## 1. Introduction

[2] River engineers and scientists have been studying the nature of bed load transport and working to develop reliable equations for calculating sediment transport rates for more than a century [e.g., *du Boys*, 1879]. Important applications of sediment transport predictions include estimating rates of reservoir sedimentation [*Morris and Fan*, 1998], stream restoration design [*Skidmore et al.*, 2001], assessing aggradation and flood risks [*Klaassen*, 2006], and prescribing in-stream flow requirements [*Andrews and Nankervis*, 1995]. At their most fundamental levels, these applications require predictions of total sediment transport rates only. Efforts to achieve even this relatively modest goal, however, have met with only limited success. The poor performance of many bed load transport equations has been widely noted [*Wilcock*, 2001; *Barry et al.*, 2004; *Duan and Scott*, 2008]. Under optimum conditions, the best performing bed load functions predict transport rates within a factor of 2 of the actual value about two thirds of the time [*Ackers and White*, 1973; *Gomez and Church*, 1989].

[3] A more ambitious application of predictive sediment transport equations is to support numerical models that aim to simulate geomorphic evolution. Models of this sort have been developed to investigate geomorphic dynamics in a variety of settings, including alluvial fans [*Parker et al.*, 1998], deltas [*Sun et al.*, 2002; *Swenson et al.*, 2005], and river channels [*Ferguson et al.*, 2001; *Lisle et al.*, 2001; *Cui*, 2007]. In gravel bed rivers with mixed sediment particle sizes, differences in the transport rates of different particles size classes are likely to influence geomorphic evolution through processes such as longitudinal sediment sorting [*Knighton*, 1980; *Fedele and Paola*, 2007] and bed surface coarsening [*Dietrich et al.*, 1989]. Simulation of these geomorphic processes requires bed material transport equations capable of predicting fractional transport rates, as well as total transport.

[4] At present, the *Wilcock and Crowe* [2003] equations are among the more widely used formulae for predicting fractional bed load transport rates in gravel bed streams.
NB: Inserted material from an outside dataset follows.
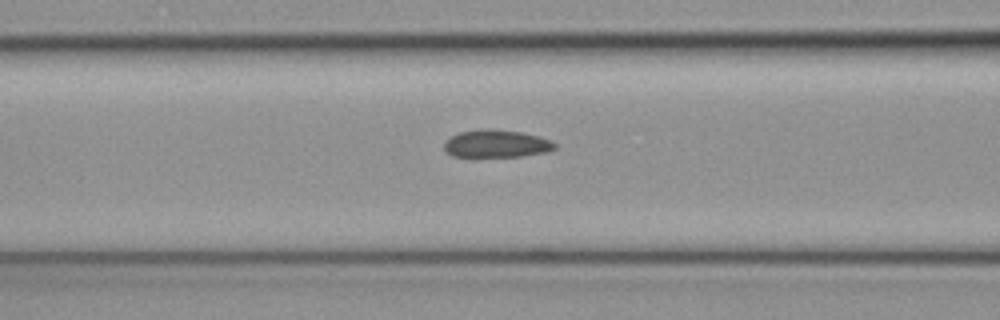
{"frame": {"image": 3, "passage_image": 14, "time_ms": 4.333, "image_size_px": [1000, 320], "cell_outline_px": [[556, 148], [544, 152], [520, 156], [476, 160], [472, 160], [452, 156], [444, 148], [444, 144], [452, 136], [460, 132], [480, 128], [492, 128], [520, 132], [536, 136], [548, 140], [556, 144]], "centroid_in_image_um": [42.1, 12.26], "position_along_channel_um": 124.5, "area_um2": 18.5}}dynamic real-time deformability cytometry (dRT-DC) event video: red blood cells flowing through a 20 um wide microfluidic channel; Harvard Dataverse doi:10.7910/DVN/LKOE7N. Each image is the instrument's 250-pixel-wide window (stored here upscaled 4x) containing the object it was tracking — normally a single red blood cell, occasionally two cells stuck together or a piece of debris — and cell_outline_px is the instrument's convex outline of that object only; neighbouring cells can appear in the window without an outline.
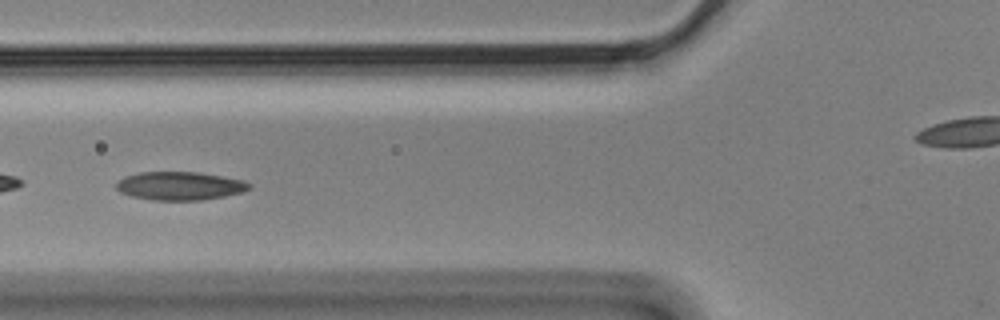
{"species": "Egyptian fruit bat (a non-hibernating species)", "species_latin": "Rousettus aegyptiacus", "temperature_condition": "cold", "stored_images_in_passage": 7, "camera_frame_rate_fps": 3000, "um_per_image_px": 0.085, "animal": {"sex": "male"}, "frame": {"image": 1, "passage_image": 6, "time_ms": 1.667, "image_size_px": [1000, 320], "cell_outline_px": [[252, 184], [248, 188], [240, 192], [224, 196], [200, 200], [152, 200], [132, 196], [120, 192], [116, 188], [116, 184], [124, 176], [140, 172], [196, 172], [244, 180]], "centroid_in_image_um": [15.25, 15.8], "position_along_channel_um": 110.5, "area_um2": 21.73}}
The Wilcock-Crowe equations (hereinafter referred to as WC) were developed using bed load transport information obtained in laboratory flume experiments with bed material sediments ranging in particle size from sand to coarse gravel [*Wilcock and Crowe*, 2003]. This paper presents a comparison between fractional transport rates predicted with the WC equations and fractional transport rates determined by intensive sampling of bed load transport during periods of sustained high flow in the Trinity River, a regulated gravel bed stream in northern California. Our objectives for this comparison are (1) to evaluate the accuracy of the WC equations for predicting total and fractional bed load transport rates in a relatively large gravel bed stream, (2) to calibrate the equations for optimal performance in the Trinity River, and (3) to consider the extent to which the calibration results may represent a general, rather than site-specific, improvement.

[5] The WC equations are shown to yield reasonable estimates of total bed load transport in the Trinity River. These equations, however, systematically under-predict the transport of the coarsest fractions in the bed load. Numerical experiments summarized later demonstrate that differences in the predicted mobility of the largest grains in the bed load can have a disproportionately large influence on the output of morphodynamic models. Thus it is critical that the transport equations used in these types of models predict the fractional transport characteristics of the larger size classes as accurately as possible.